Both regressions output the correct coefficient on educ. The first-stage F-statistics though is estimated in the first case (Cragg-Donald F is 5.364, Kleibergen-Paap F is 5.234). In the second case both F-statistics are missing and the estimation throws a warning about collinearities.

Is this expected behavior?

sergiocorreia commented 3 years ago

Hi Erik,

If you run ivreghdfe with no absorb() option, you are essentially just running ivreg2, so your results match those. However, when you do include absorb(), two things happen:

  1. Results are partialled out
  2. ivreg2 is called with the small option

From ivreg2's help file:

small requests that small-sample statistics (F and t-statistics) be reported instead of large-sample statistics (chi-squared and z statistics). Large-sample statistics are the default. The exception is the statistic for the significance of the regression, which is always reported as a small-sample F statistic.

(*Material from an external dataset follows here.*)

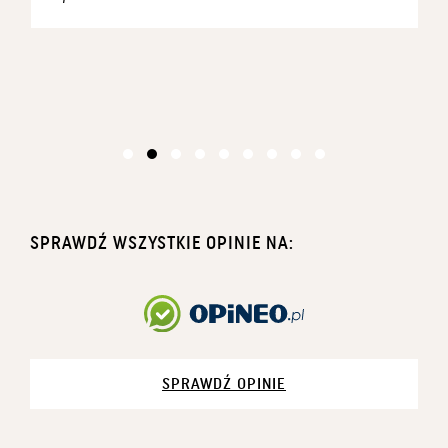
SPRAWDŹ WSZYSTKIE OPINIE NA:
SPRAWDŹ OPINIE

When I run your two commands, I get a S.E. of .0158736 with absorb and .0158721 without absorb. Now let's run ivreg2:

ivreg2 lwklywge  i.yob i.pob (educ = i.qob#i.yob), robust // .0158721
ivreg2 lwklywge  i.yob i.pob (educ = i.qob#i.yob), robust small // .0158736
ivreghdfe  lwklywge  (educ = i.qob#i.yob), absorb(yob pob) robust small // .0158736

So it seems that the estimates of educ are the same if you add the small option.


On your second point, I can verify that the C-D and K-P are missing. That's done within ivreg2 so I don't know that much about their details, but I suspect that, as you say, some of the i.gob#i.yob end up as a vector of zeroes after partialling out.

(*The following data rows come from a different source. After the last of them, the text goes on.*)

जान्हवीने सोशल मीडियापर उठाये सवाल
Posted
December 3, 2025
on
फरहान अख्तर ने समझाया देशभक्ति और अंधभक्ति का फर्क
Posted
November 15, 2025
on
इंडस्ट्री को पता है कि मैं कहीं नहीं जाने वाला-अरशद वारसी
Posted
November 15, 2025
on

Running reghdfe does show that all the 4.gob#i.yob regressors are collinear (which makes sense, b/c you are absorbing for yob). This suggests you might want to drop that category altogether, something like this:

reghdfe educ lwklywge i.qob#i.yob, absorb(yob pob)
ivreghdfe  lwklywge  (educ = i(1 2 3).qob#i.yob), absorb(yob pob) robust small

But then I'm not entirely sure why the estimates change; would need to dig a bit more.

eloualiche commented 3 years ago

Thank you Sergio.

As I said, we ran into similar issues of collinearities in FixedEffectModels. Since we use stata for testing I wanted to bring this to your attention. So I agree it's not something easy to deal with.

I am not sure what's the best way to deal with this. If it's not fixable, maybe the warning could suggest to run the code without absorb(id) and using i.id? I understand both commands do different things "under the hood" but I think people generally consider them to be the same.